Subsidie aan Utrechts corps hervat na schorsing om ‘bangalijst’
UTRECHT (ANP) – Het Utrechtsch Studenten Corps (USC) krijgt dit jaar weer subsidie van de Hogeschool Utrecht (HU) en de Universiteit Utrecht (UU). Ook zijn vertegenwoordigers van de studentenvereniging bij de start van het nieuwe collegejaar op 1 september weer welkom bij officiële gelegenheden van de universiteit en de hogeschool.
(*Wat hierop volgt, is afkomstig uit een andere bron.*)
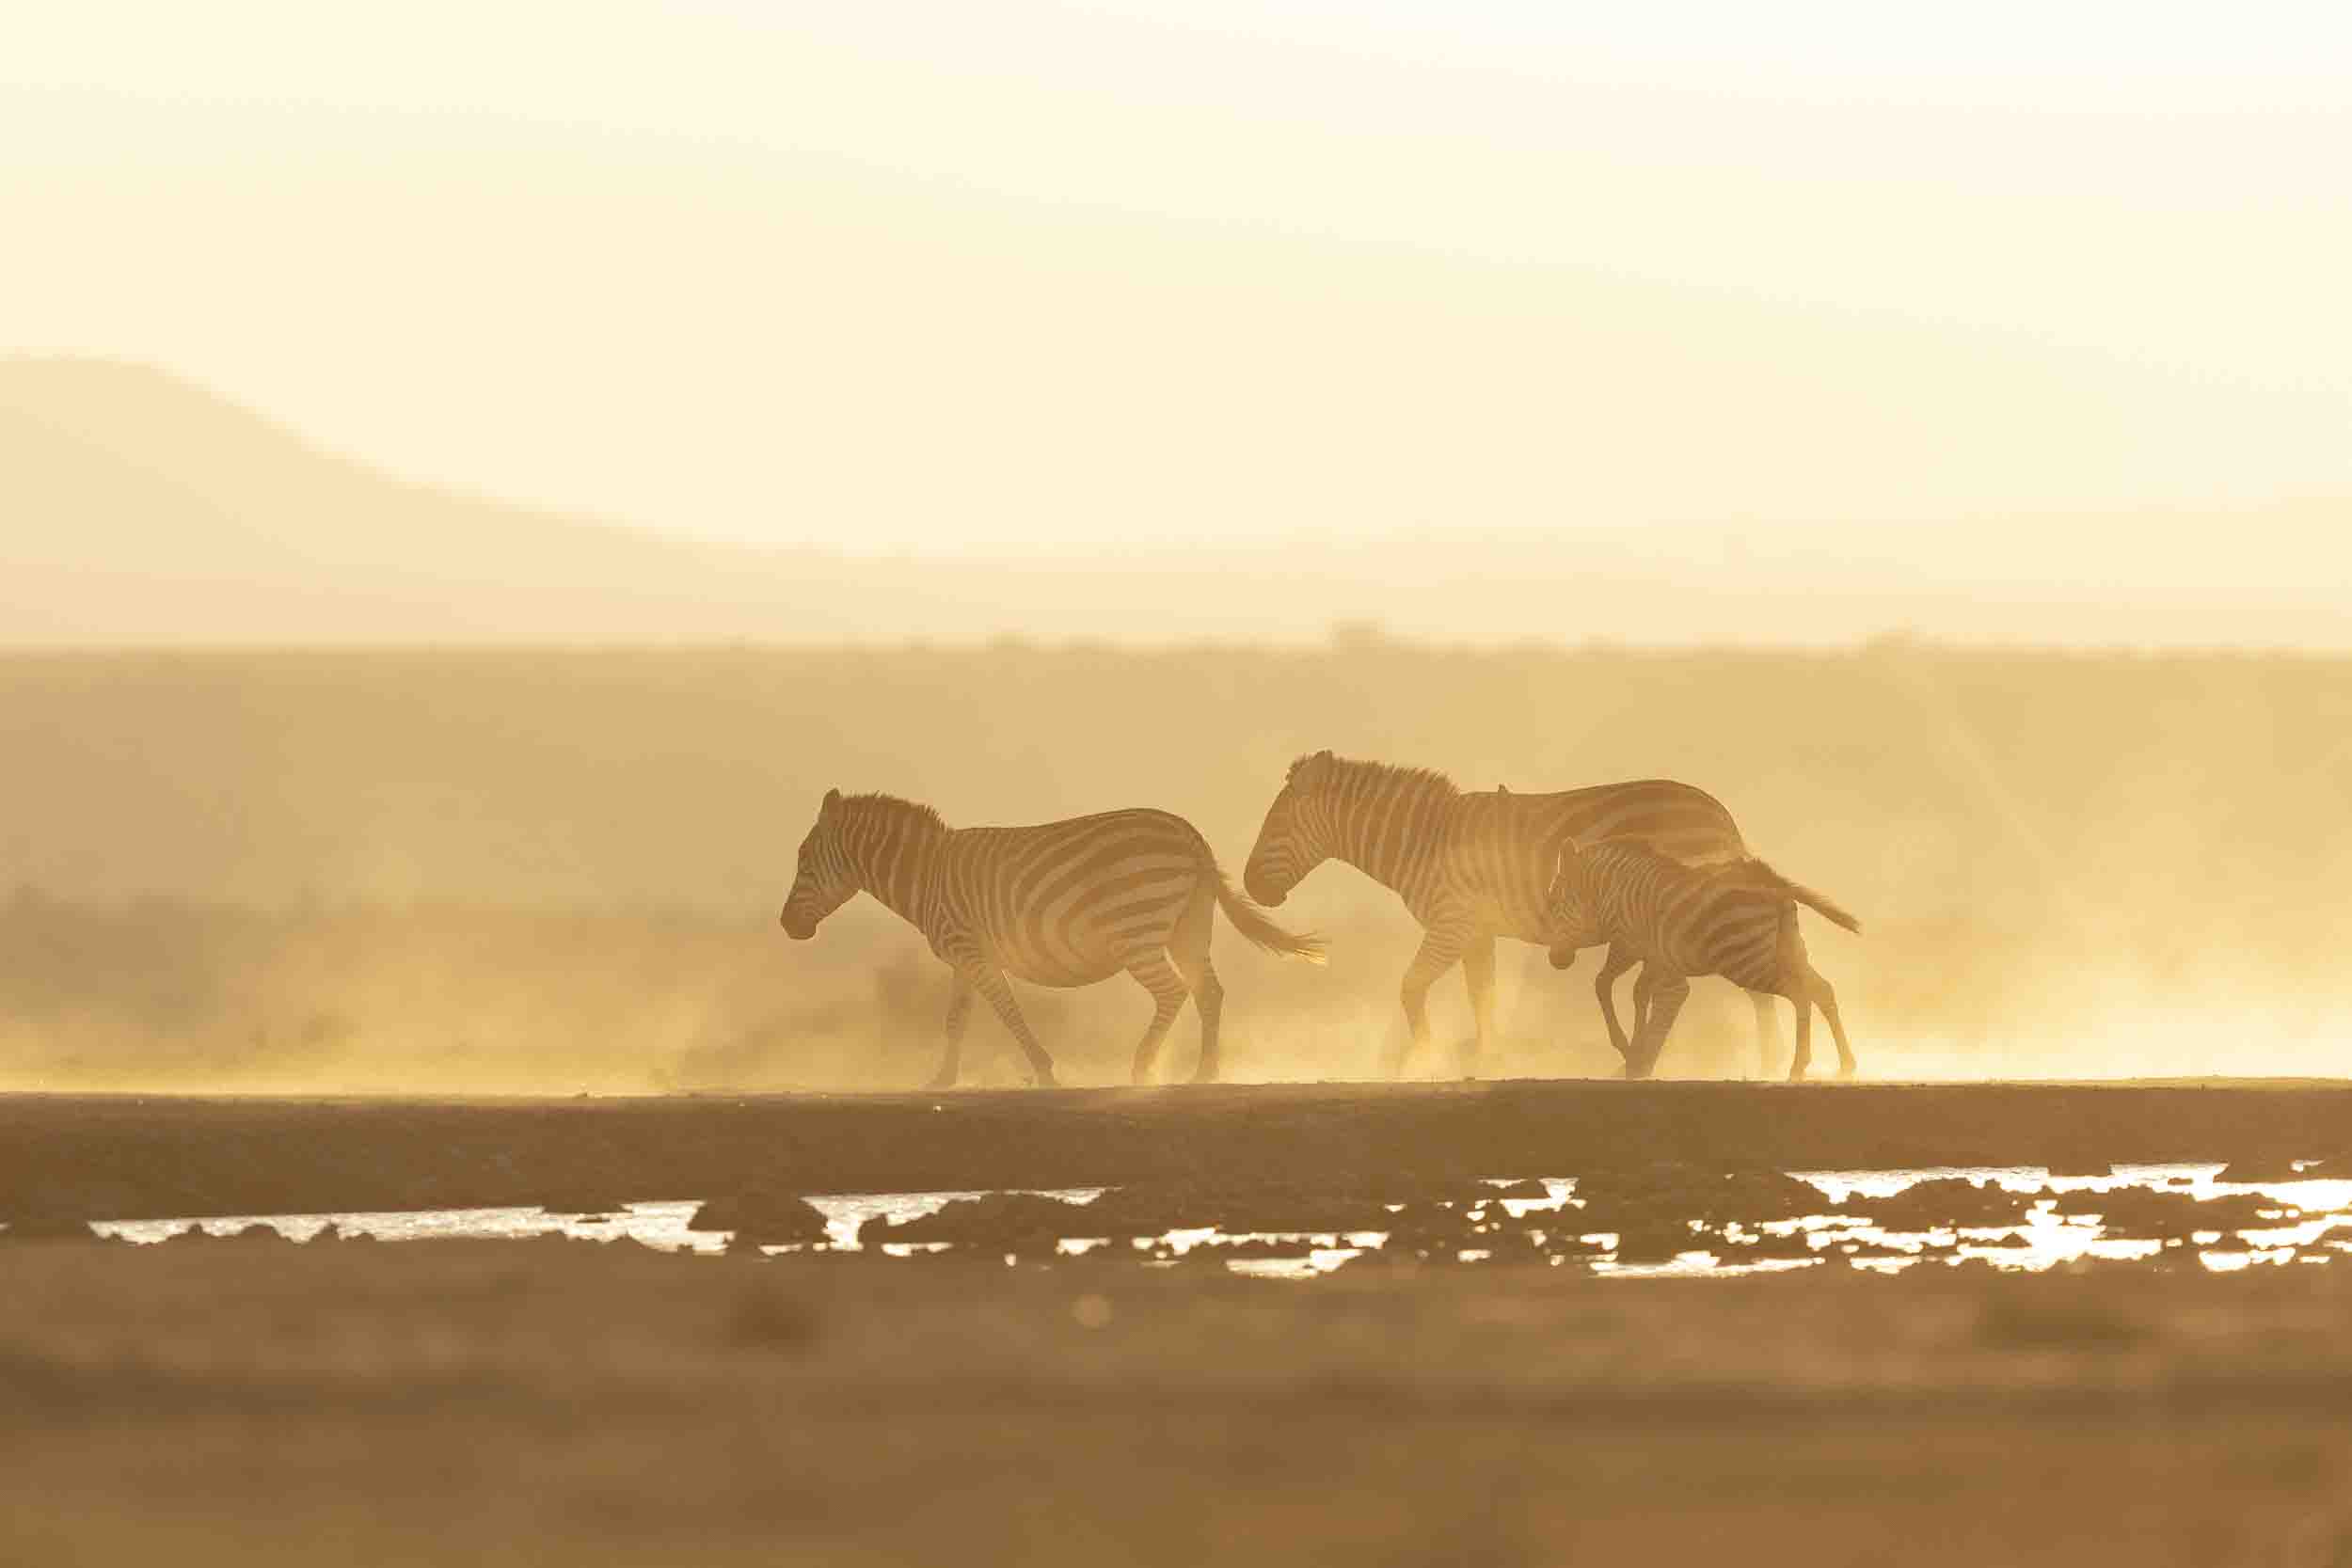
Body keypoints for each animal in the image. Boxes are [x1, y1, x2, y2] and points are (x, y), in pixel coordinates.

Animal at [779, 790, 1325, 1087]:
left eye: (803, 859)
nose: (787, 926)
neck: (927, 875)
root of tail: (1190, 836)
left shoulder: (974, 952)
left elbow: (1007, 1010)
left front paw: (1044, 1070)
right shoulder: (961, 957)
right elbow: (956, 1018)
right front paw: (941, 1079)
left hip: (1137, 933)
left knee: (1173, 991)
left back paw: (1142, 1067)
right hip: (1189, 927)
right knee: (1208, 991)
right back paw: (1204, 1072)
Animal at [1240, 751, 1782, 1078]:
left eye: (1276, 825)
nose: (1249, 886)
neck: (1424, 841)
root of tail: (1721, 816)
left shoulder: (1451, 923)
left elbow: (1412, 988)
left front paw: (1426, 1058)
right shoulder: (1477, 933)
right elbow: (1483, 996)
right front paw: (1488, 1060)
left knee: (1681, 992)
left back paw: (1643, 1066)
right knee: (1754, 987)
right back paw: (1768, 1065)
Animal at [1545, 839, 1860, 1081]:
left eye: (1554, 902)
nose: (1556, 960)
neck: (1610, 889)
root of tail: (1773, 881)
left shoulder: (1628, 945)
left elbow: (1605, 985)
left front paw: (1630, 1050)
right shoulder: (1654, 956)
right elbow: (1639, 993)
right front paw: (1637, 1055)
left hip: (1746, 962)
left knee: (1800, 994)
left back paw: (1798, 1067)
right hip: (1788, 949)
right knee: (1822, 990)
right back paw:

De HU en de UU namen in het voorjaar van 2024 maatregelen tegen het corps nadat er een ‘bangalijst’ online was verschenen. In een powerpointpresentatie werden eerstejaarsstudentes van de vrouwelijke studentenvereniging UVSV beoordeeld. De HU en UU beschreven eerder dat ze onder meer “seksueel beoordeeld” werden.
Het corps schorste betrokken leden voor maximaal 1,5 jaar en kwam in mei 2024 met een verbeterplan. De twee onderwijsinstellingen hebben de uitvoering van dat plan gemonitord, onder meer door gesprekken met betrokkenen. “Op basis daarvan is duidelijk dat het USC stappen in de goede richting heeft gezet om duurzame verandering te realiseren”, aldus de UU en de HU. “Maar de conclusie is ook dat meer tijd nodig is voor de verankering van het door USC ingezette verbeterplan.” De gesprekken over het verbeterplan gaan daarom door.
Het corps mag sinds 1 januari weer een activiteitensubsidie aanvragen. Dat is geen vast bedrag, maar moet per activiteit worden aangevraagd. “De HU en de UU stellen daar gezamenlijk een bedrag voor beschikbaar aan de koepelorganisatie van de Utrechtse gezelligheidsverenigingen”, zegt een woordvoerster van de Hogeschool Utrecht. “Daar kunnen alle verenigingen aanspraak op maken. Voor elke vereniging is 700 euro gereserveerd.”
Daarnaast krijgt het corps per 1 september weer een basissubsidie. Dat is 4594 euro per studiejaar. Het grootste deel daarvan wordt door de UU betaald.
Bestuursvoorzitter Wilma Scholte op Reimer van de HU zegt “waardering” te hebben voor de inspanningen die het corps tot nu toe heeft verricht. “Het kost echter tijd om de gewenste veranderingen ook daadwerkelijk in de praktijk te implementeren, ook houdbaar voor op de lange termijn. Daarom vind ik het heel belangrijk om hier ook na 2025 met elkaar in gesprek over te blijven.” Ook rector magnificus Henk Kummeling van de UU zegt dat “inzet en monitoring op langere termijn nodig” is.